Коппент потёр переносицу, ощупал бородавку, точно проверил и убедился, что она на месте. Мы его бородавку уже обсудили по-всякому. Всё-таки непонятно, почему он её не удаляет, а лелеет?
– Моя вина, вдохнул он в себя слова. – О резервной трассе надо было давно подумать, хотя… Где её проложить? А те, что сидят в засаде? Подождут, подождут, да сюда пожалуют. Вот и побежите вдвоём… в разные стороны… И с Земли ничего нет. Обещали и роботов прислать, и вообще разобраться. Хотя бы что придумать для связи с вами, когда бы в пробеге… Эх! Смех, да и только… Что, опять станцию закрывать?
Коппент ещё долго обсуждал ситуацию, был как никогда многословен и извинителен. Явно, накипело у него. А я с каким-то отупением смотрел на карту, представлял беспредельную равнину Недотроги, рассечённую Стеной, редкие мелеющие речки, небольшие водоёмы, и всё это представлялось бурым, приземистым, пустынным и невыразительным.

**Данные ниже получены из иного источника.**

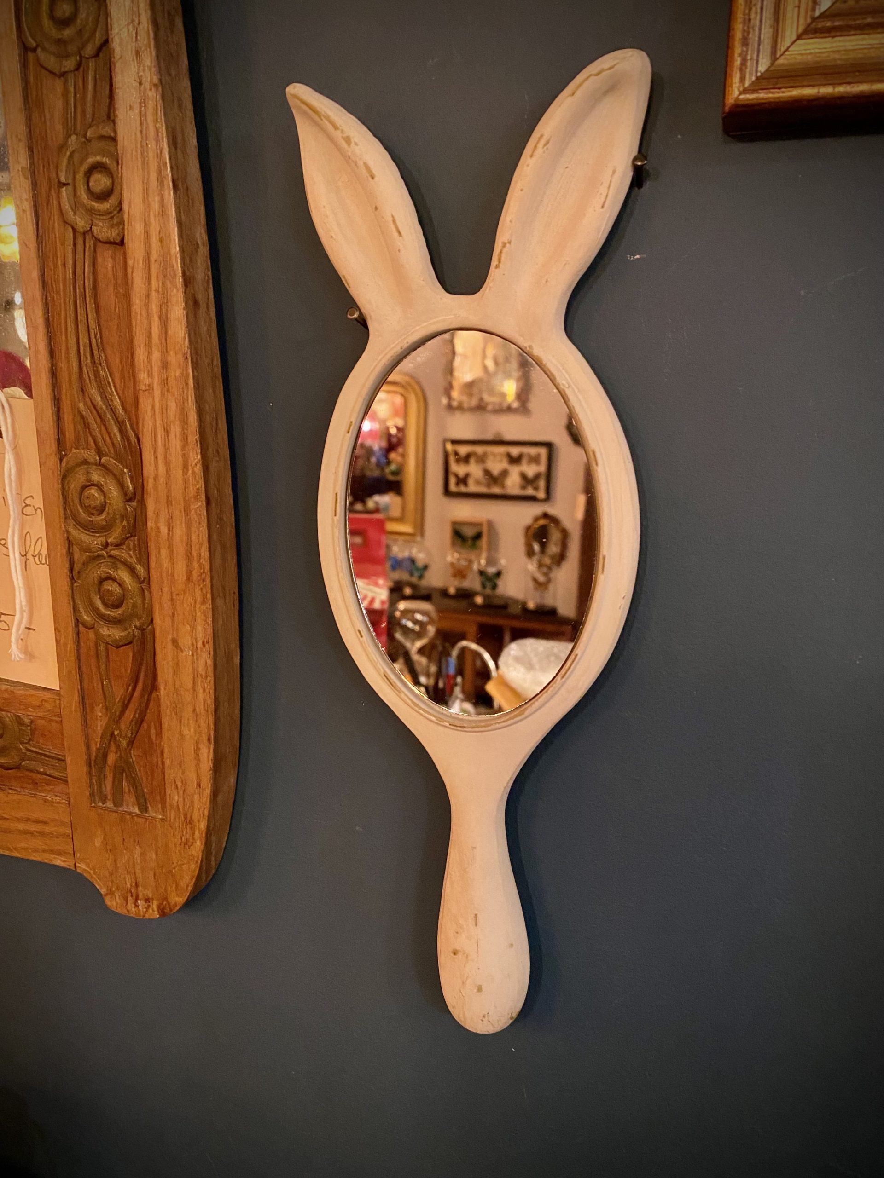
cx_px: 442
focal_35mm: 26
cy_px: 589
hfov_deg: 53.1
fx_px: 885
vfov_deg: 67.3
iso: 400
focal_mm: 4.25
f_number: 1.8
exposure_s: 1/33
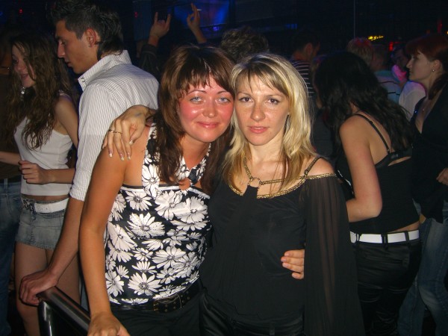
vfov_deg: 37.7
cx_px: 224
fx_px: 492
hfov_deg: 49.0
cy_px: 168
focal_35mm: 38
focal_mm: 7.9
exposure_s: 1/60
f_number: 2.8
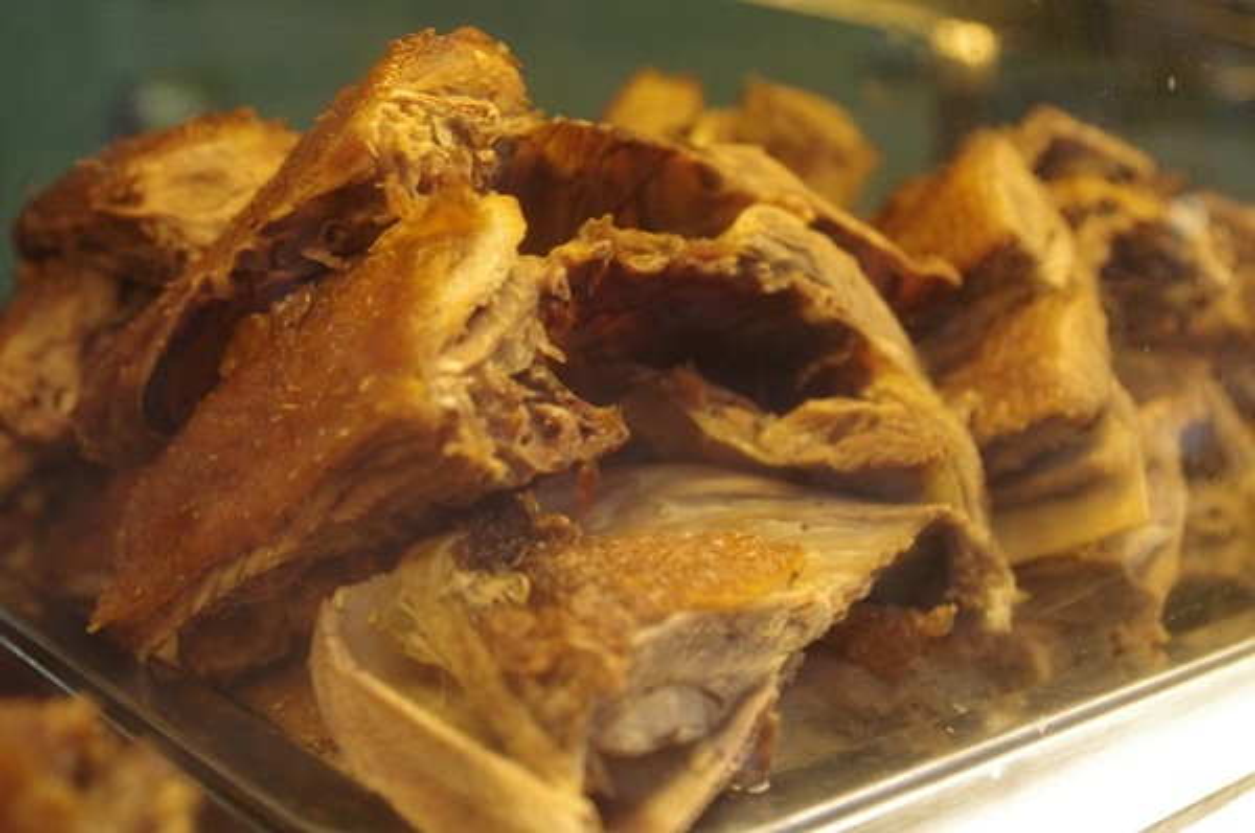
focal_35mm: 39
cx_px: 628
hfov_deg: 49.6
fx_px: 1357
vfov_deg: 34.1
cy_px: 416
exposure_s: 1/200
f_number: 5
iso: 1600
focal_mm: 26.25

Тоска!
Я очнулся – Коппент положил мне на плечо руку.
– Ну, иди… Думай!
Легко сказать – думай.
Думай, не думай, а что хорошего придумаешь, когда этого делать нельзя, это – нет возможности, а это – ведёт к гибели. Засады. Их не перескочишь, не обежишь. А-а… Я вдруг о нейрокрыльях вспомнил. Лететь? Да, но за мной тогда зелёные не побегут. Если только для планирования их использовать, так лишний груз какой на себе нести. Триста километров – не прогулка. Но тогда остаётся только бег? Хотя в посетившей меня мысли что-то наметилось рациональное.

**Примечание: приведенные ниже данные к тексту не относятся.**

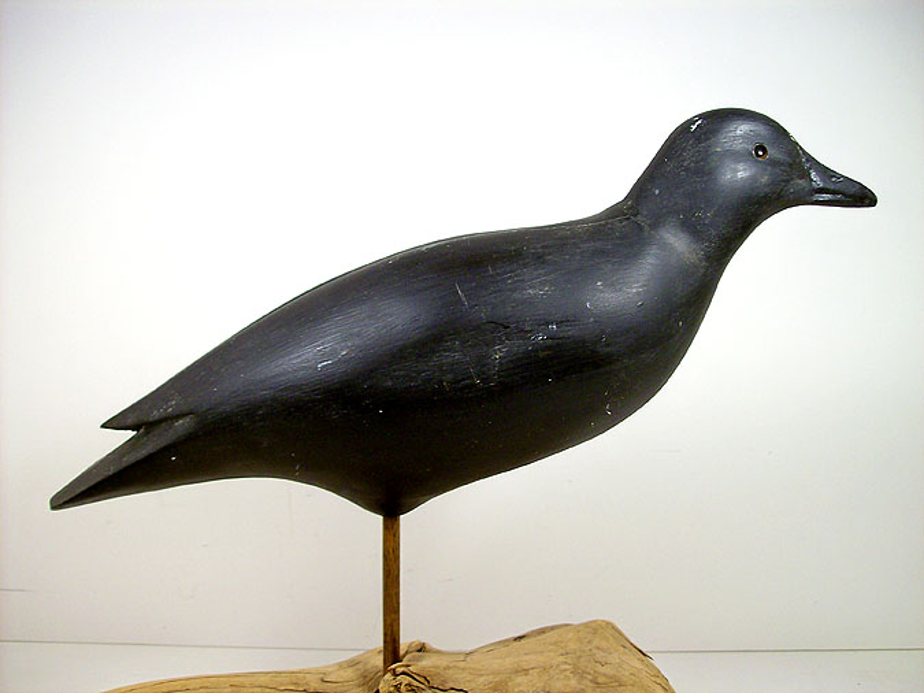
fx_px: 961
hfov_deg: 51.4
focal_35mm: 36
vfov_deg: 39.6
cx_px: 462
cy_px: 346
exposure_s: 1/41
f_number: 2.7
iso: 80
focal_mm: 6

Опять иду к Коппенту, говорю о нейрокрыльях.
– Тяжело, – покачал головой, с прищуром глядя на меня.
– Да… Облегчить можно. Скажем… – нашёлся я, – только надкрылки оставить для скачка. Метров на пятьдесят, а, может быть, и на сто прыгнуть можно. Через засаду.
– Гм… Попробуй. Вдруг, что выйдет.
На Земле теперь нейрокрылья не в моде. А когда-то ими увлекались все. Но поветрие изжило себя, и всё-таки каждый землянин имеет навык к нейрокрыльям – известная детская забава.
На складе станции нашли и выдали мне пару не слишком старых крыльев, анемичных и вялых от долгого неупотребления, с едва заметной пульсацией. Я их осторожно расклеил по спаю, маховые части вернул на склад, а подкрылки отдал на подзарядку.
Через несколько часов Валентино помог мне разместить их на моей спине и плечах так, чтобы они не мешали рукам и не били по ногам при беге. Тяжести надкрылков на почти не чувствовал – всего килограмма два, но скоро они вырастут во многие килограммометров.